00:09 You would think that this would do it, right,
00:11 we're using both values in this prototypical object or this document here
00:15 and it says that the book is going to have to have
00:18 a rating of nine and user id 720 has rated it.
00:21 However, when we run this, you'll see we get mixed results.
00:24 The bottom one looks perfect, we got a book with the user id 720
00:29 an a value of nine in the ratings, great;
00:32 but this other one, what's up with this, the red one?
00:34 Well, user 601 rated this as a nine,
00:38 and user 720 actually hated the book, they gave it a one.
00:41 However, taken as a whole, does the book have a rating by user id 720— yes,
00:46 does it have a rating of nine— yes, so it matches this and clause.
00:49 So, oftentimes if you're looking for this exact subdocument match
00:54 and that thing you're looking in is an array
00:56 so ratings is an array of documents, if ratings was one subdocument,
01:00 this would work fine, but if it's an array and you want to say
01:04 I need to make sure that the thing in that array is
01:07 that subdocument itself matches value and user id as I've specified here
01:11 you need a different query operator, and that is dollar element match;
01:15 so you can run this and it'll look down inside and say
01:18 I want to find all the things in ratings,
01:21 where both, the user id is 720 and the value is nine.

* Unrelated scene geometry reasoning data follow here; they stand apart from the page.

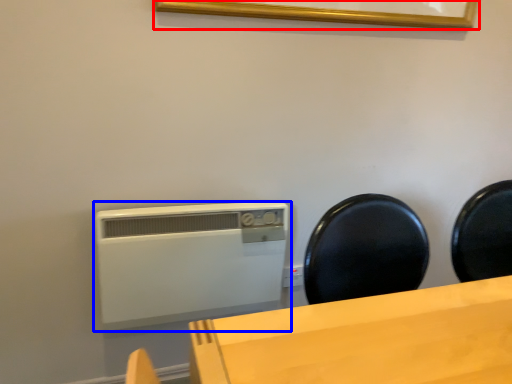
Question: Which of the following is the closest to the observer, picture frame (highlighted by a red box) or home appliance (highlighted by a blue box)?

Choices:
 (A) picture frame
 (B) home appliance

Answer: (A)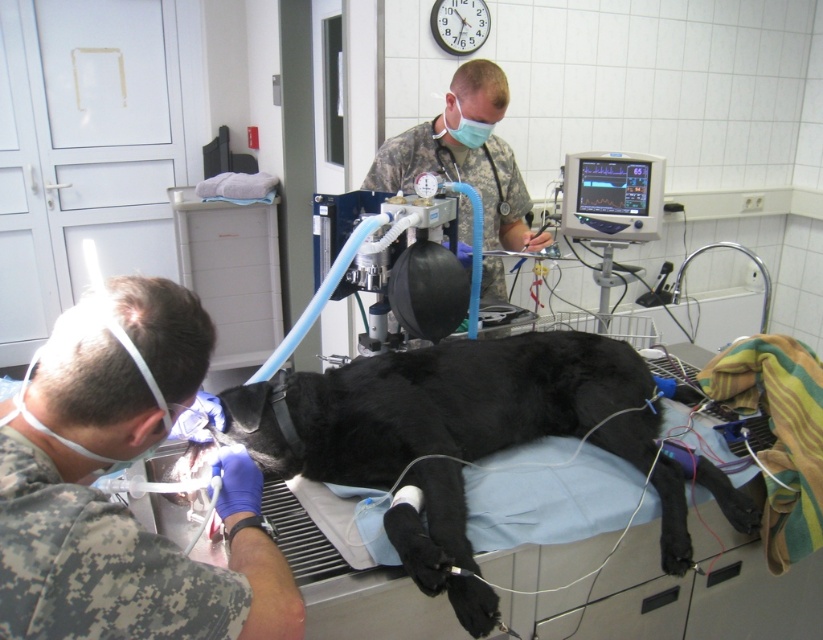
Is the camouflage uniform at center located in the top half of the image?

The camouflage uniform at center is located at point 0.244 on the vertical axis, which is in the bottom half of the image since 0.244 is less than 0.5. Therefore, the answer is no.

Where is the black fur dog at center located in the image?

The black fur dog at center is located at point 0.683 on the x axis and 0.558 on the y axis.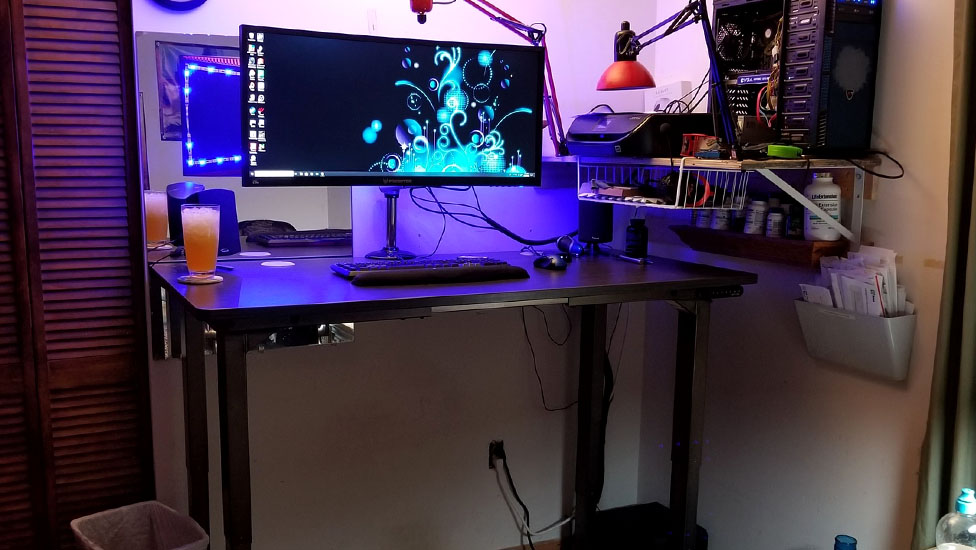
This screenshot has width=976, height=550. Identify the location of trash can. [120, 532].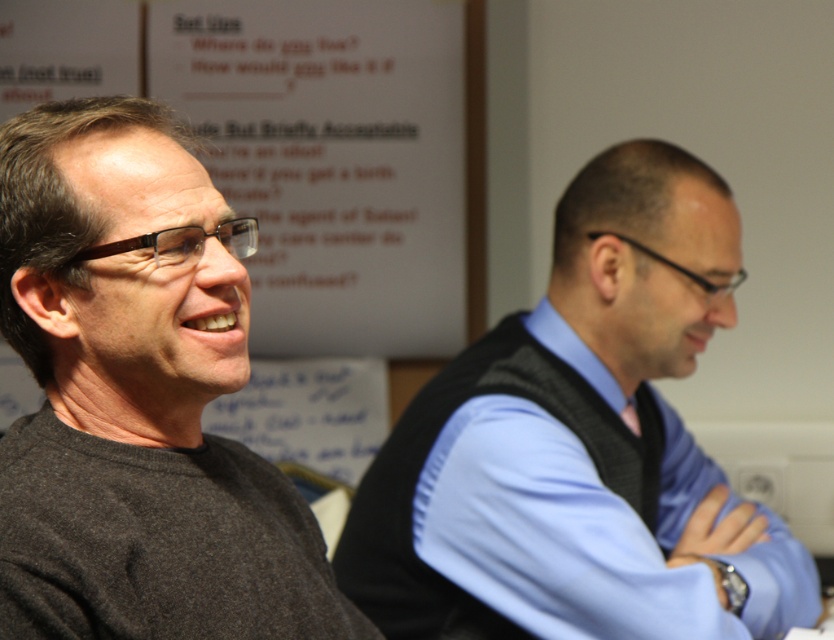
You are a photographer standing between the light blue shirt at right and the dark gray sweater at left. You want to take a photo of both subjects without moving them. Can you fit both into your camera frame if your camera has a maximum horizontal field of view of 24 inches?

The light blue shirt at right is 22.96 inches away from the dark gray sweater at left. Since the distance between them is less than the camera frame of 24 inches, you can fit both into the camera frame.

You are a photographer setting up a shoot between the light blue shirt at right and dark gray sweater at left. To ensure both subjects are in frame, should you position your camera to the left or right of the two people?

The light blue shirt at right is positioned on the right side of dark gray sweater at left. To include both in the frame, position the camera to the left of the two people so that the dark gray sweater at left is on the left side and the light blue shirt at right is on the right side.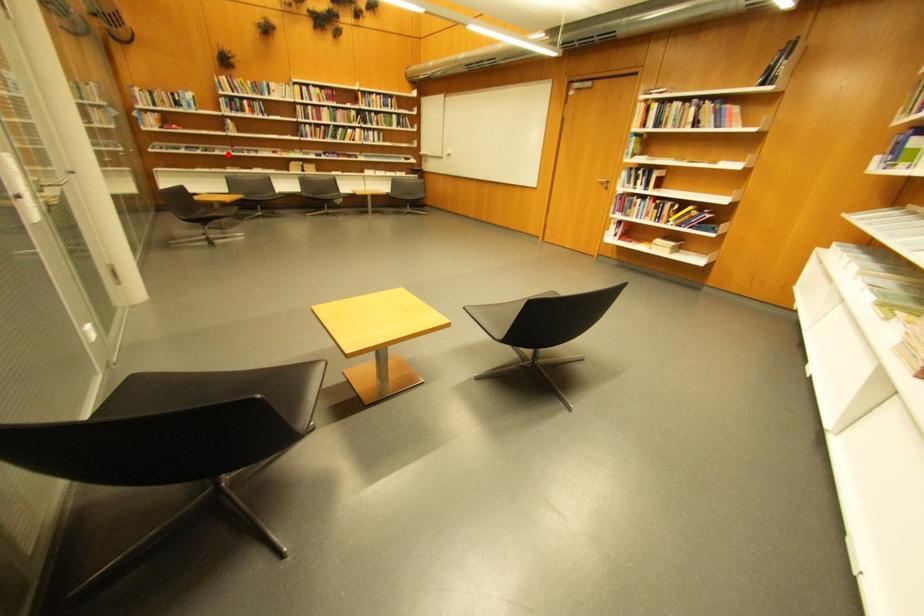
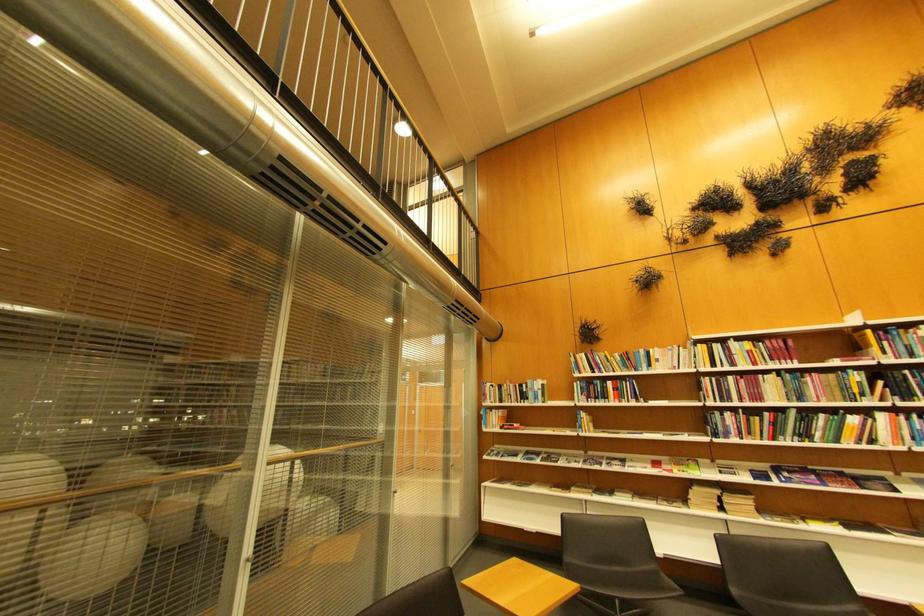
Find the pixel in the second image that matches the highlighted location in the first image.

(572, 464)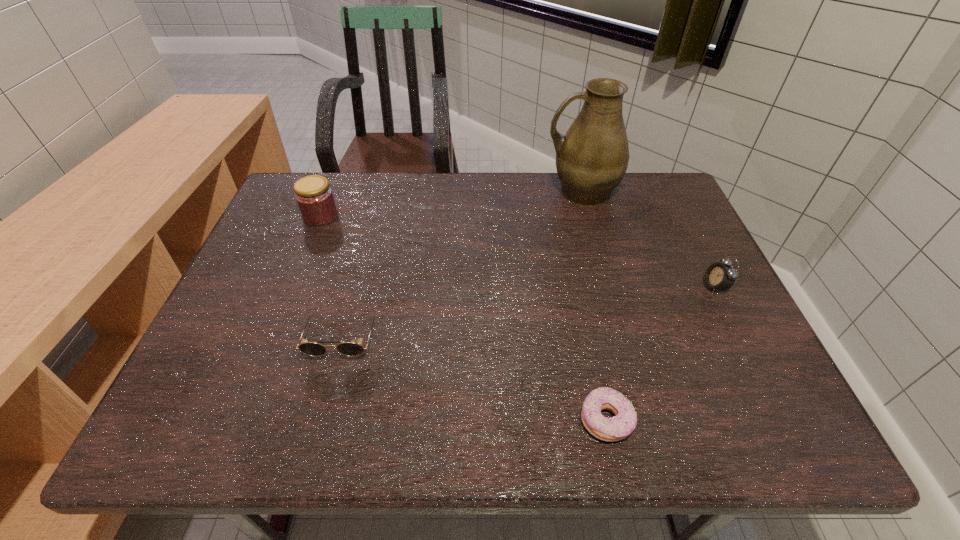
You are a GUI agent. You are given a task and a screenshot of the screen. Output one action in this format:
    pyautogui.click(x=<x>, y=<y>)
    Task: Click on the object present at the near edge
    This screenshot has height=540, width=960.
    Given the screenshot: What is the action you would take?
    pyautogui.click(x=616, y=428)

Locate an element on the screen. object located at the left edge is located at coordinates [x=315, y=199].

Image resolution: width=960 pixels, height=540 pixels. Identify the location of object present at the right edge. (719, 276).

Where is `object at the far left corner`? The height and width of the screenshot is (540, 960). object at the far left corner is located at coordinates (315, 199).

This screenshot has width=960, height=540. In the image, there is a desktop. Identify the location of free region at the far edge. (491, 215).

Identify the location of vacant region at the near edge of the desktop. (572, 430).

The width and height of the screenshot is (960, 540). In order to click on vacant region at the left edge of the desktop in this screenshot , I will do `click(234, 305)`.

Image resolution: width=960 pixels, height=540 pixels. I want to click on free location at the right edge, so click(x=674, y=228).

Locate an element on the screen. free space at the far left corner of the desktop is located at coordinates (287, 201).

Image resolution: width=960 pixels, height=540 pixels. In the image, there is a desktop. Find the location of `blank space at the near right corner`. blank space at the near right corner is located at coordinates (708, 423).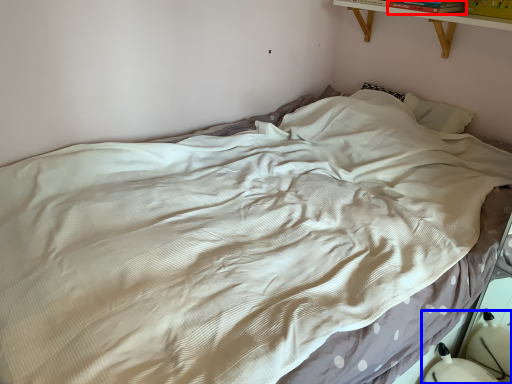
Question: Which of the following is the farthest to the observer, book (highlighted by a red box) or swivel chair (highlighted by a blue box)?

Choices:
 (A) book
 (B) swivel chair

Answer: (A)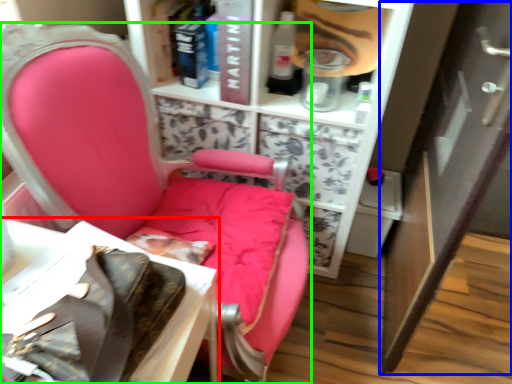
Question: Which object is the farthest from table (highlighted by a red box)? Choose among these: cabinetry (highlighted by a blue box) or chair (highlighted by a green box).

Choices:
 (A) cabinetry
 (B) chair

Answer: (A)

01:25 So this is a slightly more complex version
01:27 that you have to run and you have to use
01:29 because you run into that problem we had before
01:31 where somebody voted a 9, user 720 voted,
01:33 but it was not user 720 who voted nine.
01:35 So a little bit different than if you were working in
01:38 say a sequel traditional tabular language
01:41 because you don't ever have this kind of duplication within the one result,
01:45 so it would be a lot simpler, but this is something
01:48 that you kind of got to get your head around a little bit,
01:50 you luckily don't use it very often, and if you are using the higher level of things
01:54 like MongoEngine, you won't run into it,
01:56 but down here at the shell or in PyMongo,
01:58 you have to be really careful if this is actually
02:00 the question you're trying to ask and answer.